Nous avons mis deux mois à construire un trébuchet avec notre faible expérience et ce dernier s’est brisé au premier tir. La nourriture manque et le moral ainsi que la discipline se sont vite érodés. Sans officier les hommes se battaient entre eux et les cas de vol de nourriture n’étaient pas rares.

Cependant le pire reste la nuit : il y a un mois un groupe de trois vampires est descendu avec une corde profitant de l’obscurité et a mis le feu à un tiers de nos provisions. Vingt de nos hommes sont morts ou ont été blessés en tentant de les arrêter en vain. Depuis un tiers de l’armée est en alerte constante du crépuscule à l’aube au cas où une autre attaque de ce genre ait lieu. Même ainsi, il arrive que des chevaliers sortent dans l'obscurité et tuent certains d’entre nous, ce qui crée une énorme pression au moment où l’on devrait se reposer.

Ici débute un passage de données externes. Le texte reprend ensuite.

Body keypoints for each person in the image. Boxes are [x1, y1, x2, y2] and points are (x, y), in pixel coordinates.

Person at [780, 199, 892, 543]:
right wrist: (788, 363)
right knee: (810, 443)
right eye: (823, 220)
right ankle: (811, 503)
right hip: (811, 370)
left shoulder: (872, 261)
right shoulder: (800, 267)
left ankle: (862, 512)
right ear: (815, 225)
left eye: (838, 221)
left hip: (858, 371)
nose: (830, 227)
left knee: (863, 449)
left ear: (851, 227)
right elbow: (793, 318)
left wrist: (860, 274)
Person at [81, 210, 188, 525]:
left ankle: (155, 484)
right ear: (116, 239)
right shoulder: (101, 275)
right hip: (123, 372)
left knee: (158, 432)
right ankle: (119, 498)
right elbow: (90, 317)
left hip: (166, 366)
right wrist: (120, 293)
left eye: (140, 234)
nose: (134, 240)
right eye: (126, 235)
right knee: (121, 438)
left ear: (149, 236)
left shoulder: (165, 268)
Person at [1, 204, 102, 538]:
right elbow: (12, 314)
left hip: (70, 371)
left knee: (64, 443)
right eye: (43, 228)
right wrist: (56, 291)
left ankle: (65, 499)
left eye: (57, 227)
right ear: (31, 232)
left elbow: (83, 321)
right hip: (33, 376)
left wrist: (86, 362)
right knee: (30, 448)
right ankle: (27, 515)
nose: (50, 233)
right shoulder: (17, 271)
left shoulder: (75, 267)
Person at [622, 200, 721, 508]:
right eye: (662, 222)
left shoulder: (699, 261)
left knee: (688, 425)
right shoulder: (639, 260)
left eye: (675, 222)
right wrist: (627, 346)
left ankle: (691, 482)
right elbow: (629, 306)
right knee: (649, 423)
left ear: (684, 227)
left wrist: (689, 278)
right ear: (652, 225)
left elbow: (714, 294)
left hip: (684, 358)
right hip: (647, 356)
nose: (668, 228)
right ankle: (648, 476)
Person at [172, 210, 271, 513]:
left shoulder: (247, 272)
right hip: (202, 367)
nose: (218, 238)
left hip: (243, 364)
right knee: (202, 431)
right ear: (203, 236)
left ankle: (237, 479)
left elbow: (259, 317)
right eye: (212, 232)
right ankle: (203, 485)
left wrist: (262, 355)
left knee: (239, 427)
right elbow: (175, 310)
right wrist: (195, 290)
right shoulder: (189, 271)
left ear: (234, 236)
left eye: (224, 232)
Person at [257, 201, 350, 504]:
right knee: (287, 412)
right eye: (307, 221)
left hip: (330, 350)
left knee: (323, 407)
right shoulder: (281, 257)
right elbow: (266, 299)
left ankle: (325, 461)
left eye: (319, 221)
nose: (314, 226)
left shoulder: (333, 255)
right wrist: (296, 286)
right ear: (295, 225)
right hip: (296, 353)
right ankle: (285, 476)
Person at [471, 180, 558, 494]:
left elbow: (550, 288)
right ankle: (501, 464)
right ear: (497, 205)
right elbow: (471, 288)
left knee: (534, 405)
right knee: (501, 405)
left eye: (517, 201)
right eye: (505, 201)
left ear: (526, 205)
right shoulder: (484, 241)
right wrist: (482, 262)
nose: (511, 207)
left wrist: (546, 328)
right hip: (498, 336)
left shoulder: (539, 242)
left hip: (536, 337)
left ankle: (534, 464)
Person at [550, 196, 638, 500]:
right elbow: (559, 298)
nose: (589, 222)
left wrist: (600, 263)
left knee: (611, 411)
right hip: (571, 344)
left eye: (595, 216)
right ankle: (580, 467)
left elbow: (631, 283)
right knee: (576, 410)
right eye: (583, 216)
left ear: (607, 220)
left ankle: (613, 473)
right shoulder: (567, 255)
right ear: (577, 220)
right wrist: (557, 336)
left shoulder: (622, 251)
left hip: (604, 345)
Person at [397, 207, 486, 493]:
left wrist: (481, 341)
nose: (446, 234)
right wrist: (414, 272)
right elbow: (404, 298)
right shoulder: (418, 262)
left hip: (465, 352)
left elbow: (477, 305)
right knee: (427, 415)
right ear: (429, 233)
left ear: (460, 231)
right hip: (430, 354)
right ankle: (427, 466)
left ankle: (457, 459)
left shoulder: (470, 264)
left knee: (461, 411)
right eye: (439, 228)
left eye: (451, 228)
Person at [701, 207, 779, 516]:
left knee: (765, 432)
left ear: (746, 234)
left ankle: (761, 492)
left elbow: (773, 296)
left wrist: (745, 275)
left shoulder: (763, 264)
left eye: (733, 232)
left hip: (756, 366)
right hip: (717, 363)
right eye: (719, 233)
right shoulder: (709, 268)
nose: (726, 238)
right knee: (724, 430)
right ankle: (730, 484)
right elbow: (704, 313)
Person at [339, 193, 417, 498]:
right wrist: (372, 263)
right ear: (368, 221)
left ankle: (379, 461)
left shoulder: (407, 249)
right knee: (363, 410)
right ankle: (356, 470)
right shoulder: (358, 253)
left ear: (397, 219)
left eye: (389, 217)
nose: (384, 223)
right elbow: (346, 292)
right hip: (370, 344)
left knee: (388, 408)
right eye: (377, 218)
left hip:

L’absence de vampires dans notre camp est de ce fait très dommageable car cela leur autorise des opérations nocturnes presque sans risque. Désormais on arrive à limiter les dommages et nous avons mis au point quelques codes pour savoir de loin si quelqu’un est avec nous ou non mais cela n’empêche pas certains décès…

Toute cette pression, cette disette et la mauvaise qualité de nos ingénieurs avaient fait fondre le moral et ce en plein été.

Malgré tout, des mesures ont été prises : des exercices sont régulièrement faits, des arènes improvisées ont été montées pour ceux qui veulent se battre. Le combat défoule les participants et le spectacle divertit les autres. Les ingénieurs progressent dans la construction de machines de siège et on a désormais deux catapultes, qui sont certes incapables d’affaiblir les murailles mais qui permettent d’envoyer deux ou trois projectiles de temps en temps par-dessus les murailles ce qui diminue notre sentiment d’impuissance. Enfin les prêtres ont trouvé une solution toute religieuse au problème de disette à savoir le jeûne : si on ne mange pas, ce n’est pas parce qu’on ne peut pas, mais bien parce que ceci nous permet de nous rapprocher du Grand Protecteur. « Lors de la prière, l’esprit vole plus haut s’il n’est point alourdi par le corps ».

Ces mesures semblent quelque peu rétablir l’ordre dans le camp mais Renaud a reçu des informations comme quoi Urnia avait de quoi tenir encore dix mois… Ce siège mettra à l’épreuve tant la race des hommes que son grand forgeron ! Pour le moment la pire crainte de ce dernier est l’hiver qui approche, le siège étant déjà compliqué aujourd’hui, arrivera-t-on à passer la blanche saison tandis que nos ennemis seront bien au chaud protégés par des murailles ? Rien n’est moins sûr.